I stand as one before you today who can answer the question the same way. Why do we go through trials? Why do we face hardships? Why is there suffering in the world? Why does God allow evil? These are all hard questions. We want answers. The best answer I can give is, “I don’t know.” Oh, we go to the Bible to try to find the answer, and one of the places we often go is Romans 8:28. That’s the first verse we read in our passage today: And we know that all things work together for good to those who love God, to those who are the called according to His purpose (NKJV). We hear the word all and we ask, “Does all mean all?” Yeah, see…we do with that verse what we do with so many other verses. We take a single verse and try to form a deep theological answer to a complex issue. Oh, that it were so easy. It can lead us to a shaky theology that fails us in those hardships and difficulties. Scripture is like real estate. In real estate, three things are important: location, location and location. Well, in scripture, three things are important: context, context and context. If we want to understand if all means all, we have to understand all of what the author was saying.

I buy a lot of books. Books are the tools of a good preacher. I can look at the cover of a book, and the title may tell me a little something of what the book is about, but it may not. I can turn the book over and read the back and discern a little more about the contents and the author’s intent. I can read inside the dust cover and still learn more, but mostly it’s mere speculation as to the point the author is making. I can skim the table of contents and get a feel for the information, and I can even select a chapter to read. I may have a pretty good indication about what the author is trying to communicate, but if I want to really know his/her point, I must read the all the book. Only then can I know the context of the content.

Thus, lies the problem with formulating a theology on a singular verse of scripture. If we want to know what Paul meant when he wrote “all things work together for good to those who love God and are called according to His purposes,” we have to understand the verses around it, and we have to understand where it fits in the entirety of the letter he wrote to the Romans. We can’t know if all means all until we know all the argument Paul is making as he writes those words. And you know what I discover? I discover that theology becomes really confusing. I just need practicality. I just would like to know, “Is God working in all this mess of a life of mine?”

The answer, for Paul and for us, is, “Yes.” All really does mean all. The overall context of Romans 8:28 is one in which Paul addresses living by the power of the Spirit in the midst of suffering and pain. Paul was no stranger to suffering; his several near-death experiences, beatings, imprisonments, and persecutions were enough to eradicate any Pollyannaism that might have lurked in his heart. In the immediate context, Paul lists some qualifiers for the good to take place: “we know that all things work together for good for those who love God, who are called according to his purpose” (Rom 8:28, NET Bible). Paul is not giving this promise to all people, but only to those “who love God, who are called according to his purpose.”
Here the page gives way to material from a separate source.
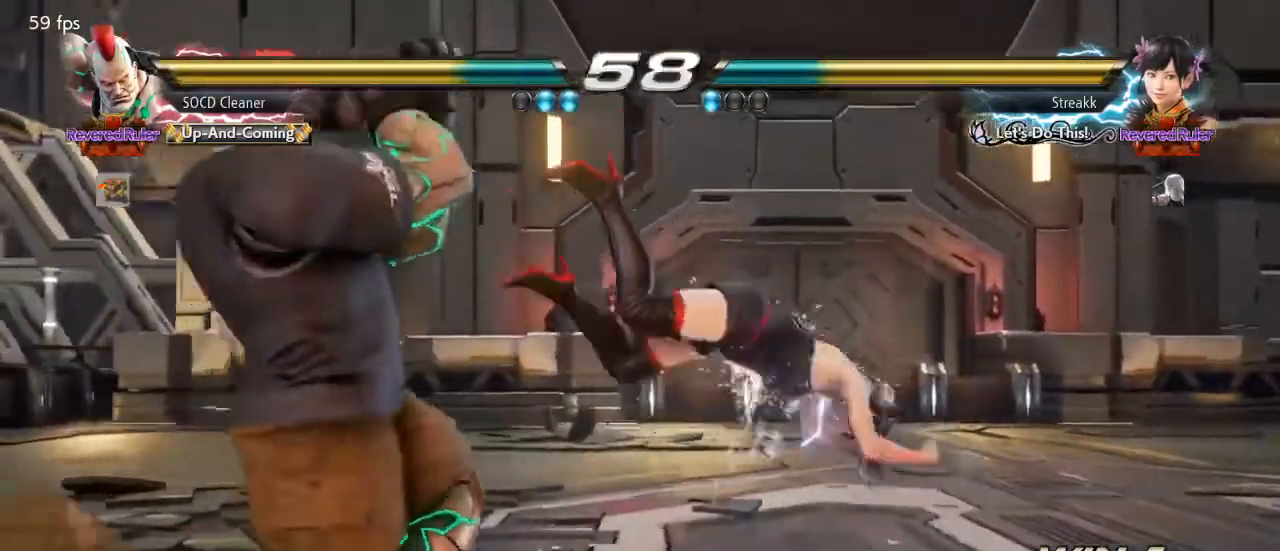
{"buttons": ["DPAD_DOWN", "DPAD_LEFT"], "events": [[67, "DPAD_LEFT", "up"], [100, "TRIANGLE", "down"], [233, "TRIANGLE", "up"], [267, "DPAD_LEFT", "down"], [300, "DPAD_DOWN", "down"]]}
But what does this mean? Those who love God are, in this context, Christians, because they are called according to God’s purpose. We have to be careful to not say, “As long as you love God, things work out; but whenever you are not loving God, things do not work out for your good.” That’s bad theology. No, if we have faith in Christ, then all means all. Immediately after, Paul speaks of our conformity to Christ, our glorification, as the inevitable outcome of those who love God. And that is not dependent on how much we love God but on the finished work of Christ on the cross. Paul concludes this chapter by making explicit that nothing can separate us from the love of God (vv. 38-39), and by implication, that would include even our temporary lapses in our love for the Savior.